§ WORK ORDER
Pick up the notebook below on fitting sensor data after packet loss and carry it on from the point where it stops.

Imports

In [19]:
import numpy as np
import pandas as pd
import plotly.graph_objects as go
from sklearn.metrics import mean_squared_error, mean_absolute_error
from scipy.stats import pearsonr
from scipy.optimize import fsolve, curve_fit

Plot Function

In [20]:
def plot_comparison(df, df_packet_loss, metric, fit_type):
    fig = go.Figure()

    metric_fit = metric + '_Fit'

    # Plot the original data line
    fig.add_trace(go.Scatter(x=df['Time'], y=df[metric], mode='lines', name='Original Sensor Data'))

    # Plot the packet loss data line with basic interpolation
    fig.add_trace(go.Scatter(x=df_packet_loss['Time'], y=df_packet_loss[metric], mode='lines', name='Basic interpolation', opacity=1))

    # Plot the packet loss data line with better fitted interpolation based on cumulative data field
    fig.add_trace(go.Scatter(x=df_packet_loss['Time'], y=df_packet_loss[metric_fit], mode='lines', name=f'Cumulative fitted', opacity=1))


    fig.update_layout(
        title=f'{metric}: Cumulative Data fit using <b>{fit_type}</b> method<br>',
        xaxis_title='Time (s)',
        yaxis_title=metric,
        legend_title='Dataset'
    )

    fig.show()

Summary Stats Function

In [21]:
summary_power_df = pd.DataFrame({
                     f'Power': ['Average Difference', 'Mean Absolute Error', 
                    'Pearson Correlation Coefficient', 'Standard Deviation of Differences'],
                    })

Images with pose keypoints
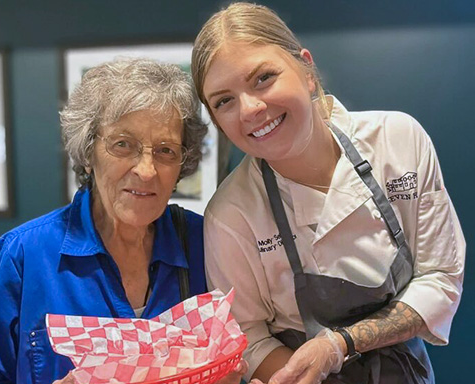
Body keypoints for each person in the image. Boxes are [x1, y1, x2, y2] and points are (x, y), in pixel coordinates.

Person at [191, 3, 465, 384]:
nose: (250, 109)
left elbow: (441, 276)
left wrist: (339, 345)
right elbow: (247, 334)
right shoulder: (231, 213)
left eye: (263, 78)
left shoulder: (398, 140)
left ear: (306, 71)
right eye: (224, 101)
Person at [0, 59, 247, 384]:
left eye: (165, 150)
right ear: (88, 153)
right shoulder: (25, 254)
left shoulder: (203, 241)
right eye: (123, 145)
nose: (146, 170)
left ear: (183, 163)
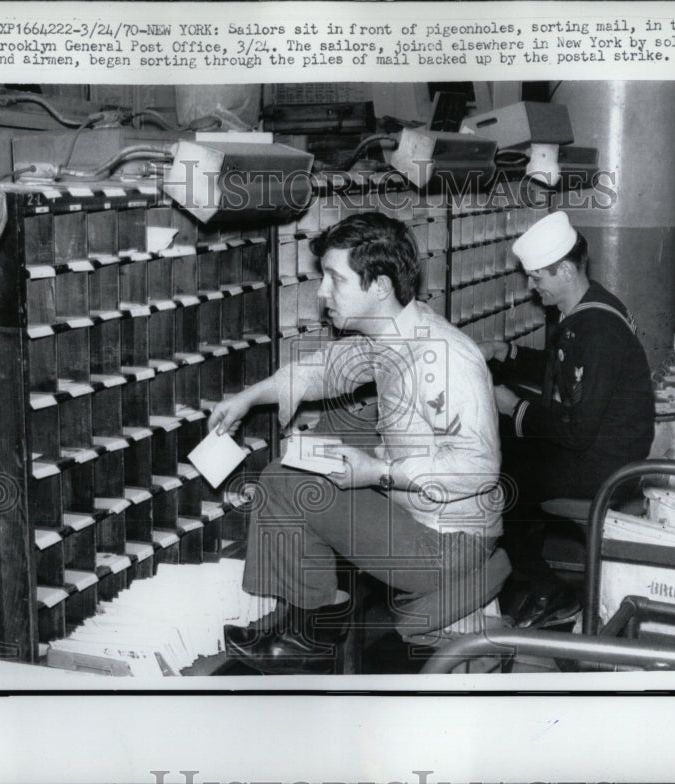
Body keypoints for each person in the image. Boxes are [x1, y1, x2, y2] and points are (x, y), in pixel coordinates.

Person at [208, 212, 503, 674]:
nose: (322, 292)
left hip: (451, 546)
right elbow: (323, 369)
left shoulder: (443, 359)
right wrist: (250, 397)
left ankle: (307, 633)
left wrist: (377, 471)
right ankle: (316, 611)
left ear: (379, 285)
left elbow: (479, 467)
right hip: (426, 521)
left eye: (334, 278)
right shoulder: (396, 333)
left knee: (284, 481)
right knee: (319, 444)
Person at [477, 211, 655, 629]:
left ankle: (547, 590)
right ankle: (539, 586)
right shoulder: (587, 306)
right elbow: (568, 368)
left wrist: (514, 409)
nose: (531, 287)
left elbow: (576, 428)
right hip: (604, 443)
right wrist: (510, 353)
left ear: (566, 269)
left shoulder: (596, 329)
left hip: (605, 461)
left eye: (538, 277)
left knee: (500, 484)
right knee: (514, 453)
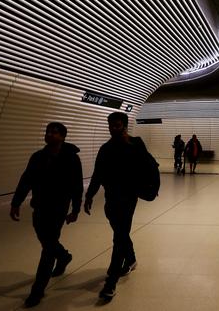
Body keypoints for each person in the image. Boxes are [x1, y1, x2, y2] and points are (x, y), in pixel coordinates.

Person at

§ EXERCISE OUTPUT
summary_pedal_df = pd.DataFrame({
                     f'Pedal Angle': ['Average Difference', 'Mean Absolute Error', 
                    'Pearson Correlation Coefficient', 'Standard Deviation of Differences'],
                    })

# statistical values for comparison between interpolated values and the original values 
def get_stats(df_orig,df_loss,metric,fit_type):
    original_data = df_orig.loc[df_orig['Signal'] == False, metric]
    if fit_type == 'Basic':
        interpolated_data = df_loss.loc[df_loss['Signal'] == False, metric]
    else:
        interpolated_data = df_loss.loc[df_loss['Signal'] == False, metric+'_Fit']

    # Calculate difference in the averages 
    avg_diff = original_data.mean() - interpolated_data.mean()
    # Calculate MAE
    mae = mean_absolute_error(original_data, interpolated_data)
    # Calculate Pearson Correlation Coefficient
    corr_coefficient, _ = pearsonr(original_data, interpolated_data)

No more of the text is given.